» **Source text**:
++++++++++

I read several articles about the cult status of Colgin wines, one of the newer and most highly acclaimed wines in the world. I also learned from the Colgin website that the estate is actually closed to the public. So you can imagine how excited I am when I actually get an appointment to meet the woman behind the brand, Ann Colgin, a graduate from the Arts Administration Program at the NYU Steinhardt School of Culture, Education, and Human Development.
On the day of my visit, I feel a mixture of nerves and privilege for the fact that I am going to introduce myself to one of Napa Valley's most lauded vintners. Research indicates that a legion of wine collectors would bribe, trade valuables, or simply pay to be in my position. To say that Colgin is a powerful brand in Napa Valley and in the wine world would be an understatement. But reading about this premiere estate is still significantly different from actually visiting. So my quest is to learn not just about Ann Colgin, but also what it is that makes Colgin wine so highly sought after.
At Ann's IX estate ("number nine estate"), the most recent vineyard planted in 2000 is perched at the summit of a hilltop that overlooks Lake Hennessy. It is storybook picturesque, reminiscent of hilly regions in the South of France, and on this summer day, the sun is vibrant, illuminating the earthy colors of the landscape. The allure of the Colgin estate is heightened by the long winding (if not slightly dangerous) drive to the top of the mountain. One would not fare well in this environ without the assistance of exact directions to the ultimate destination.

++++++++++

» **Assigned task 1**:
Answer these questions from the article about visiting the Colgin estate, one line each:
(a) What did the writer learn from the Colgin website?
(b) In what year was the most recent vineyard at the IX estate planted?
(c) Which lake does the hilltop at the IX estate overlook?
» **Assigned task 2**: Carry the article about visiting the Colgin estate forward from its final sentence.

++++++++++

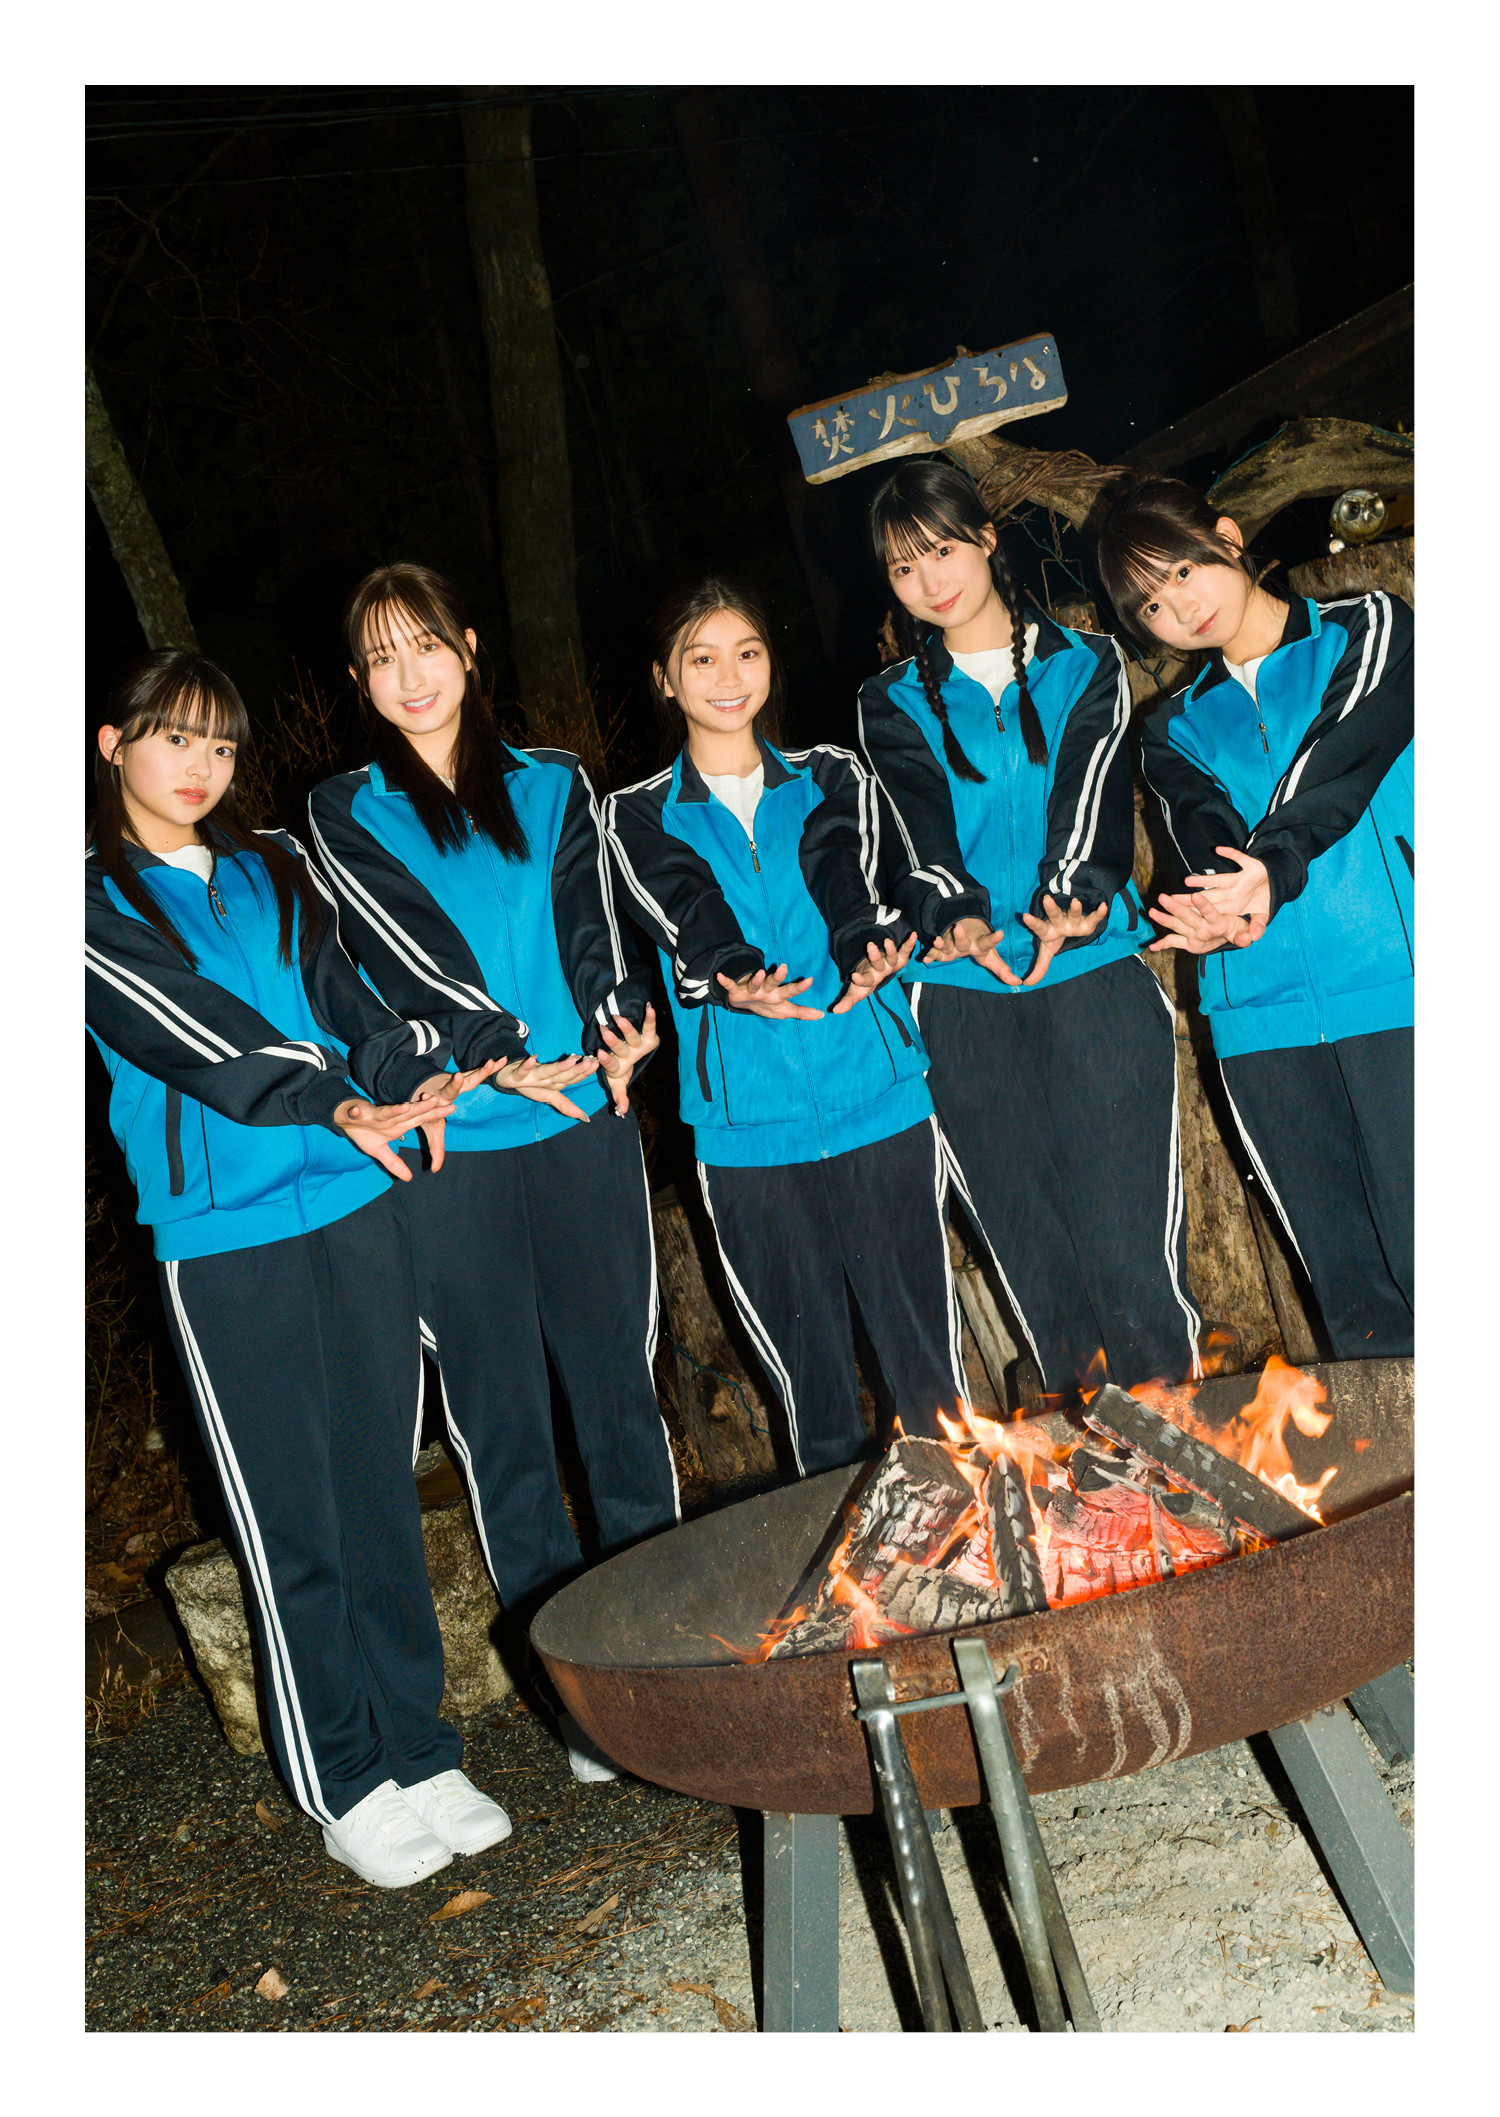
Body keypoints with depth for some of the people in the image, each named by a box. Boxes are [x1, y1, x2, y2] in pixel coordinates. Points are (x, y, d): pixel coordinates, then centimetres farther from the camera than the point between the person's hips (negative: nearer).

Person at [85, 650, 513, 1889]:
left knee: (382, 1492, 10)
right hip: (223, 1240, -4)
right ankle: (348, 1785, 19)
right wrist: (335, 1105, -29)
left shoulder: (273, 868, 16)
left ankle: (420, 1754, 23)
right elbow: (185, 1030, -15)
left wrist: (411, 1076, -15)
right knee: (290, 1519, 4)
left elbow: (344, 994, 5)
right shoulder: (96, 901, 0)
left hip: (357, 1207, 4)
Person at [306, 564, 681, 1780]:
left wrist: (623, 1022, -18)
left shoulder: (554, 787, 14)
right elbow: (412, 955, -6)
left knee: (621, 1389, 7)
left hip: (585, 1126, 1)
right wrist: (509, 1055, -19)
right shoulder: (346, 815, 8)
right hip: (449, 1153, -1)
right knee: (502, 1423, 4)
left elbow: (590, 923, 1)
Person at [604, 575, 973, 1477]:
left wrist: (870, 953, -31)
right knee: (807, 1372, 10)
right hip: (748, 1129, 0)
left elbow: (851, 878, -9)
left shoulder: (832, 777, 12)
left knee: (926, 1351, 5)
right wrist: (729, 982, -33)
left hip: (880, 1099, 1)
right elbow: (687, 920, -11)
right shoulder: (640, 817, 8)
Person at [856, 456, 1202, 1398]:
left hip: (1097, 967, -1)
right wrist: (956, 913, -24)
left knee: (1133, 1235, -7)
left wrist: (1071, 895, -25)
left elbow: (1092, 791, -4)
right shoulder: (893, 704, 16)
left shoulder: (1087, 665, 14)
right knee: (1026, 1245, 4)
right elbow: (920, 824, -2)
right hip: (963, 995, 1)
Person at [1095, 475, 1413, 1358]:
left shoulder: (1370, 629, 13)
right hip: (1260, 1012, 3)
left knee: (1419, 1250, -8)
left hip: (1388, 986, -3)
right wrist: (1232, 904, -24)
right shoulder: (1176, 729, 20)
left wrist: (1273, 865, -24)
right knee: (1349, 1284, 5)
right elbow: (1207, 833, 0)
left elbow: (1349, 753, -7)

++++++++++

» **Exercise answer 1**:
(a) The estate is closed to the public.
(b) 2000
(c) Lake Hennessy

» **Exercise answer 2**:
The entrance to the IX estate is very unassuming: a dirt road with a simple wooden mechanized gate and one voice box with buzzer to announce who is visiting at the left hand side of the road. No signage indicates that this is a Colgin vineyard. However, the unassuming nature of the entrance is quickly shattered upon entering. I cannot help but immediately notice the elegance with one visual sweep of the grounds: this is a very special place. Only four parking spaces are available on the foreground, and I am more than thrilled to occupy one. In the background, the heart of the estate – the vines – are significantly sloped along the mountainside at a steep angle. I learn later in my visit that Ann has chosen this specific plot of land on the hill specifically for that reason. The sun hits the vines in an exact angle throughout the growing season, perfect for producing the highest quality crops. To the right stands the main house and the grape sorting room adjacent – the site of the state-of-the-art gravity fed winery. In addition to IX (written with roman numerals since the copyright to "number 9" in Arabic was already taken), Colgin has two other vineyards: Tychson Hill which is named after Josephine Tychson, the first female vintner of Napa, and Herb Lamb Vineyard which is owned by Herb and Jennifer Lamb (Ann purchased their grapes for the first vintage of Colgin wine in 1992).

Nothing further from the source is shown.